11. Practice Future Critical Capacities
Identify critical capacities needed when deploying powerful future systems (e.g., interpretability, red teaming) and conduct ‘fire drills’ by practicing them on current, less critical problems. This builds necessary skills and processes in advance.
12. Prioritize ML Execution & Tools
Recognize that machine learning’s primary challenge is often difficult engineering and execution rather than just intuition. Dedicate more time to building tools, implementing diagnostics, and ensuring efficient, well-tested code for basic tasks.
13. Post Work for Public Criticism
Share your work publicly (e.g., essays on social media) to receive diverse and challenging criticism. This helps calibrate your confidence, identify flaws in your arguments, and build more robust beliefs over time.
6 Key Quotes
It's not very hard to notice ways in which almost everyone is being pretty dumb about things, or it's not that hard to notice ways in which widespread beliefs are quite false. But it's a lot harder to come to confident and specific, correct beliefs about the world.
Buck Shlegeris
It turns out that making more sense than other people is not the bar for being accurate about things. And you need to hold yourself to a higher standard.
Buck Shlegeris
I think that to some extent, it's easy to wade into psychology, because psychology is kind of a shallow field, or I wildly hypothesize this.
Buck Shlegeris
I think that people find it easier to remember something for one minute than for two minutes. And so if you're in the middle of solving a problem and then you have to write these five lines of code, I think you lose a lot more of your state if it takes you two minutes rather than one minute to write those five lines of code.
Buck Shlegeris
I think that it's a lot more productive to really seek out questions that are as simple sounding as possible while still being really hard to answer or still like demonstrating that there's something you don't understand about this subject.
Buck Shlegeris
My sense with machine learning now is that the core problem is that it's just a very difficult engineering challenge.
Buck Shlegeris
3 Protocols
Learning by Drilling Small Skills
Buck Shlegeris- Identify a larger skill you want to learn (e.g., programming, machine learning).
- Break the larger skill down into very small sub-skills that can be performed in less than a minute.
- Practice these small sub-skills repeatedly and rapidly to achieve high speed and proficiency.
- Leverage the fast feedback loops from these quick repetitions to accelerate your learning and improve retention of mental state.
- For machine learning, this might involve building the code for a full model (e.g., GPT-2) and comparing it to a reference implementation, rather than solely focusing on the complex and slow process of training.

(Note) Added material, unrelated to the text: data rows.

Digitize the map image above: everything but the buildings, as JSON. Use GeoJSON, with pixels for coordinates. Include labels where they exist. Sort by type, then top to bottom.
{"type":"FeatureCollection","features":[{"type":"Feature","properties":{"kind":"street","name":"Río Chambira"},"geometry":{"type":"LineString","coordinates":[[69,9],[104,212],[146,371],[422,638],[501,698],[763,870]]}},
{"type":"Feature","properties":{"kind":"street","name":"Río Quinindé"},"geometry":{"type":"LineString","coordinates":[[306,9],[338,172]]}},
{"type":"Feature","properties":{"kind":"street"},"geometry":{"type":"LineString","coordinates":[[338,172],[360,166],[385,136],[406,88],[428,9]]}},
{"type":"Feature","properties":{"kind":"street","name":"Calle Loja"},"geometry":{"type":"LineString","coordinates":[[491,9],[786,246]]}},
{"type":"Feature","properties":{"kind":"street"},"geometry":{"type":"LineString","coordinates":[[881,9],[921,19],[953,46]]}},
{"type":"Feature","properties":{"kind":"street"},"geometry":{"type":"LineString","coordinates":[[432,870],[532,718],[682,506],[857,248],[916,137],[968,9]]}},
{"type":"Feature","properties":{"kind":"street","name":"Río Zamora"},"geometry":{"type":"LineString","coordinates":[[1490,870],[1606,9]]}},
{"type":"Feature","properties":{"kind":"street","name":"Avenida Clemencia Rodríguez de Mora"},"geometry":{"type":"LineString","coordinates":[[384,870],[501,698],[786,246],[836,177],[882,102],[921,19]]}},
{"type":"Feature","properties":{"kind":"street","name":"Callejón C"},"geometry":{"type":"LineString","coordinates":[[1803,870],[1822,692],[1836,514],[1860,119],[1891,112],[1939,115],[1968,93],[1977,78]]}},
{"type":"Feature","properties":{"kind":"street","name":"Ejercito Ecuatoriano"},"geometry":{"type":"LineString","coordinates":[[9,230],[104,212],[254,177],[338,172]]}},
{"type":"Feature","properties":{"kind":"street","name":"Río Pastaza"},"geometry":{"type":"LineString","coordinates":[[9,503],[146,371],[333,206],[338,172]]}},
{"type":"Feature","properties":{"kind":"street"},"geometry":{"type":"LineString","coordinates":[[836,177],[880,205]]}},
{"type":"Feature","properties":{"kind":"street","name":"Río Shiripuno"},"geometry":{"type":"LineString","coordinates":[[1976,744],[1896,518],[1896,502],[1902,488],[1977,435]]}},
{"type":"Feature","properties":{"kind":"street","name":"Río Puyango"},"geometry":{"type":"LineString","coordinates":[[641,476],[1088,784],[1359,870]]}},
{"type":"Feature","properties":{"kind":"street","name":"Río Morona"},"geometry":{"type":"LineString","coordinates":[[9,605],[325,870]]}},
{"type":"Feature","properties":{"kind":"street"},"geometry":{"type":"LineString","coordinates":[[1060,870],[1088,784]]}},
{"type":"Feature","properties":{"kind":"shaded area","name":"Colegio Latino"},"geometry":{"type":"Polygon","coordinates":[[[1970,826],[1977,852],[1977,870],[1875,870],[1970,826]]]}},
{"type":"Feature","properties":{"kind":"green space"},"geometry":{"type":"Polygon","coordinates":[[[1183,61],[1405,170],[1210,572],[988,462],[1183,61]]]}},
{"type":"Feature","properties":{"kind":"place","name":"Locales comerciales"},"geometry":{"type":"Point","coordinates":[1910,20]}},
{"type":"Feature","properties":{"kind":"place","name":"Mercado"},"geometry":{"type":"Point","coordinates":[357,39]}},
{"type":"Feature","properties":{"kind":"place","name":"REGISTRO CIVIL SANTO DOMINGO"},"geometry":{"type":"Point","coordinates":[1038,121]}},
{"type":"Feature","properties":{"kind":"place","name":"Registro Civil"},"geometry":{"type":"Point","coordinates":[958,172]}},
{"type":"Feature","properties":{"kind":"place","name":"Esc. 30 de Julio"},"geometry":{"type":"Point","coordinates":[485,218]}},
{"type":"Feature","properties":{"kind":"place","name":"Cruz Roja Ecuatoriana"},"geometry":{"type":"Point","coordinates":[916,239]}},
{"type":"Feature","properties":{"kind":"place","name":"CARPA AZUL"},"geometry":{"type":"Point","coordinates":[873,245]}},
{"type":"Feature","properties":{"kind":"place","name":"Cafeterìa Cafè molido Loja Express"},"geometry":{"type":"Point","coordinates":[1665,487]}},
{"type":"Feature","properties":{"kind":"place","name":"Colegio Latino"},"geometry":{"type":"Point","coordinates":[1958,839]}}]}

Learning by Seeking the Smallest Question
Buck Shlegeris- When studying a subject, actively search for the simplest-sounding question within that field that you cannot answer.
- Use these simple, unanswerable questions to pinpoint and address gaps in the foundational understanding of your knowledge.
- Aspire to define classes of problems for which you can consistently develop decision procedures, thereby building conceptual clarity and a solid knowledge base.
Redwood Research's Applied AI Alignment Strategy
Buck Shlegeris- Identify potential future problems where powerful AI could pose grave risks to humanity.
- Find the most analogous and concrete problems that are occurring in AI development today.
- Identify the technical difficulties in current AI that are most analogous to those expected to cause existential risk later.
- Develop solutions for these current, analogous problems using techniques that are most likely to scale and be effective for future, more powerful systems.
- Focus on building practical capacities, such as interpretability (understanding what models are doing) and red-teaming (stress-testing models for bad behaviors), which will be crucial when deploying highly advanced AI systems.